> **Transcribed page contents**:
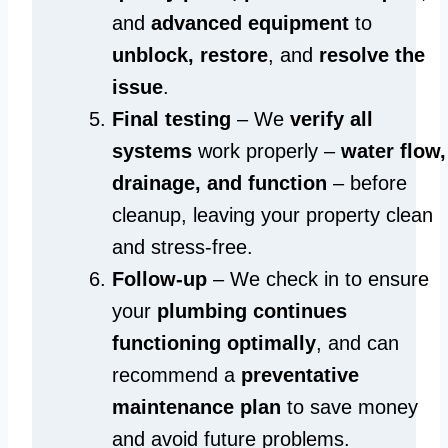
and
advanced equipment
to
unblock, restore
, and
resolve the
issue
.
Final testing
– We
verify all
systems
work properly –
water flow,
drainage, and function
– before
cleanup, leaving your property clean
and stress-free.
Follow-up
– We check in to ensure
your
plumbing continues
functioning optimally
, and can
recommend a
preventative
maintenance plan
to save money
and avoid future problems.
* * *
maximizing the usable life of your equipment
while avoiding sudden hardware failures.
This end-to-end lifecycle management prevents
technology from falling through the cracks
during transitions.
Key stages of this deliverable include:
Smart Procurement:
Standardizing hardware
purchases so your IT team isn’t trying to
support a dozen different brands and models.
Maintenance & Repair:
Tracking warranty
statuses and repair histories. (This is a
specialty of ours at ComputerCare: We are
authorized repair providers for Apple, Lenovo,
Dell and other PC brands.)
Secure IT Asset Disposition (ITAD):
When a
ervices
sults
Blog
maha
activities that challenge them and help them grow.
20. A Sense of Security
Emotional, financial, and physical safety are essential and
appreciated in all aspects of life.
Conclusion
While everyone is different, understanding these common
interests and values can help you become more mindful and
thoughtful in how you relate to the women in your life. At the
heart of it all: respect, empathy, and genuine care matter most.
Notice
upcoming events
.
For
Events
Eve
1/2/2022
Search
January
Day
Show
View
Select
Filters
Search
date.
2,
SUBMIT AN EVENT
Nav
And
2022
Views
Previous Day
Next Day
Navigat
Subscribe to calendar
---
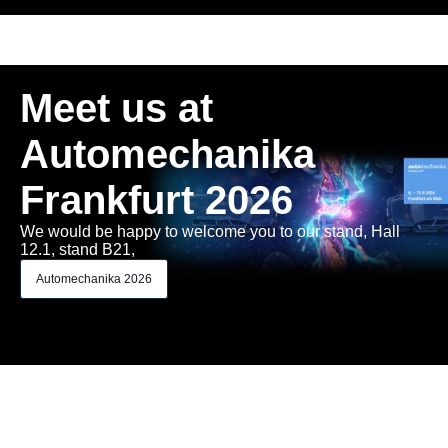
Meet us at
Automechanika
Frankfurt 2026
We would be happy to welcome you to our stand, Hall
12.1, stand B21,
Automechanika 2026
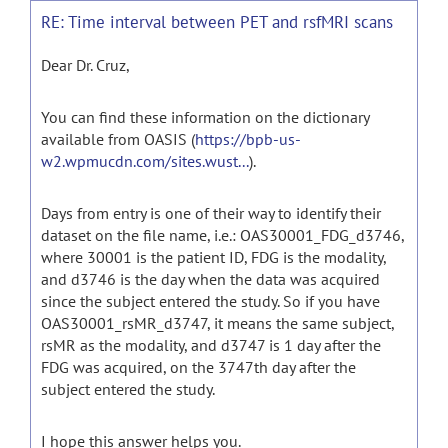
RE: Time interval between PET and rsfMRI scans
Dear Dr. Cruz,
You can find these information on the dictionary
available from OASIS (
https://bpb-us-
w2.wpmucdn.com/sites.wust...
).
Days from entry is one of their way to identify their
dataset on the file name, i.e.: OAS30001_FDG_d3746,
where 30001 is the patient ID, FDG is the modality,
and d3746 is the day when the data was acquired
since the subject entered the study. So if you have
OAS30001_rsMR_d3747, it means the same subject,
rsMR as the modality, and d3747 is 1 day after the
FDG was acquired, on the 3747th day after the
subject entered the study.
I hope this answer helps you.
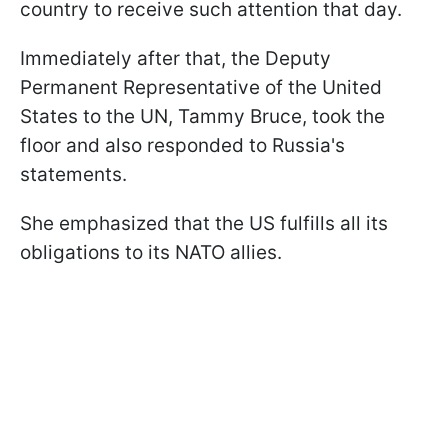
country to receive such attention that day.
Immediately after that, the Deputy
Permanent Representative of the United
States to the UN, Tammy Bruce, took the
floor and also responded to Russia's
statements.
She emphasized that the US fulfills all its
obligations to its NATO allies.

> **Job**: All lines in the data above from the one with "resolve the" through the one with "functioning optimally" must be repeated exactly, and no others.

> **Exercise output**:
resolve the
issue
.
Final testing
– We
verify all
systems
work properly –
water flow,
drainage, and function
– before
cleanup, leaving your property clean
and stress-free.
Follow-up
– We check in to ensure
your
plumbing continues
functioning optimally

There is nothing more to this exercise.